= Beginning of Section =

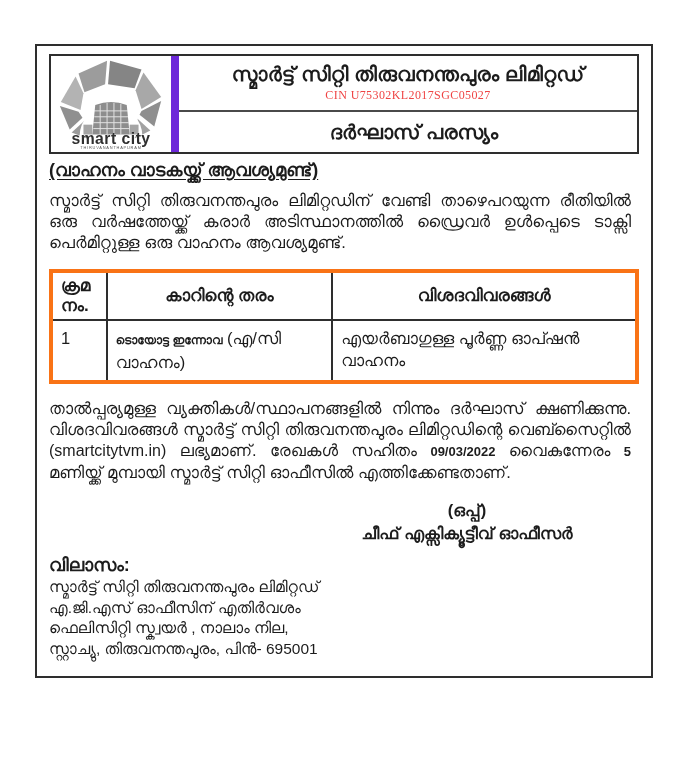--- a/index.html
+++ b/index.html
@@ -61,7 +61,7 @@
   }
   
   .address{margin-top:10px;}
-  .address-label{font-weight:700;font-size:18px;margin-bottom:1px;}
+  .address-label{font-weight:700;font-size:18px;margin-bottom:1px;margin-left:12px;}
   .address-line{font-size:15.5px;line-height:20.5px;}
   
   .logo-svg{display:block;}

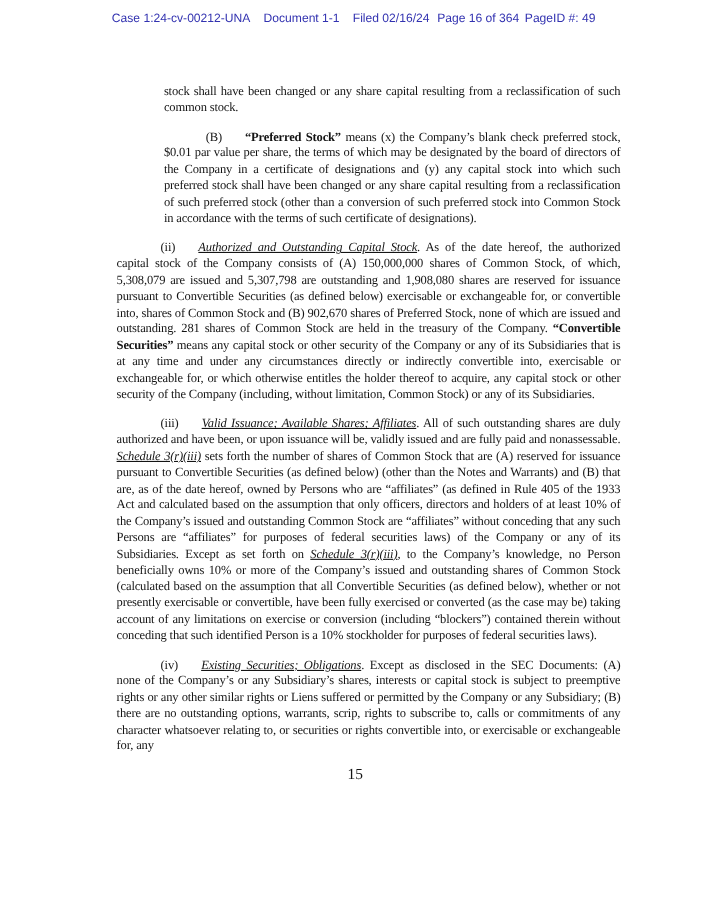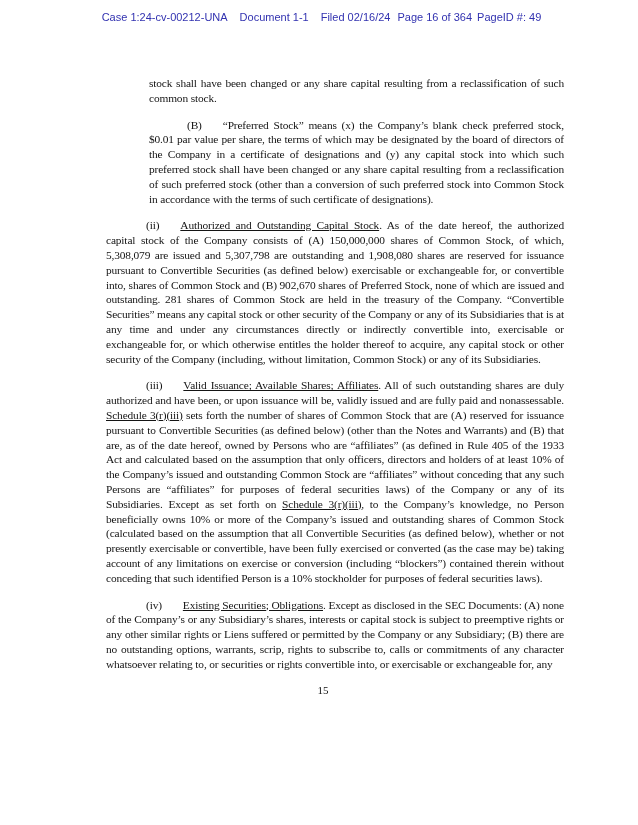--- a/index.html
+++ b/index.html
@@ -42,7 +42,7 @@
   p.indent-main { text-indent: 40px; }
   p.sub.indent-sub { text-indent: 38px; }
   .plabel { margin-right: 21px; }
-  .bold { font-weight: normal; }
+  .bold { font-weight: bold; }
   .und { text-decoration: underline; }
   .page-number {
     text-align: center;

= End of Section =

REQUIREMENT:
An exact transcription of the material is required, without any pictures.

TASK ANSWER:
--- a/index.html
+++ b/index.html
@@ -61,7 +61,7 @@
   }
   
   .address{margin-top:10px;}
-  .address-label{font-weight:700;font-size:18px;margin-bottom:1px;}
+  .address-label{font-weight:700;font-size:18px;margin-bottom:1px;margin-left:12px;}
   .address-line{font-size:15.5px;line-height:20.5px;}
   
   .logo-svg{display:block;}

--- a/index.html
+++ b/index.html
@@ -42,7 +42,7 @@
   p.indent-main { text-indent: 40px; }
   p.sub.indent-sub { text-indent: 38px; }
   .plabel { margin-right: 21px; }
-  .bold { font-weight: normal; }
+  .bold { font-weight: bold; }
   .und { text-decoration: underline; }
   .page-number {
     text-align: center;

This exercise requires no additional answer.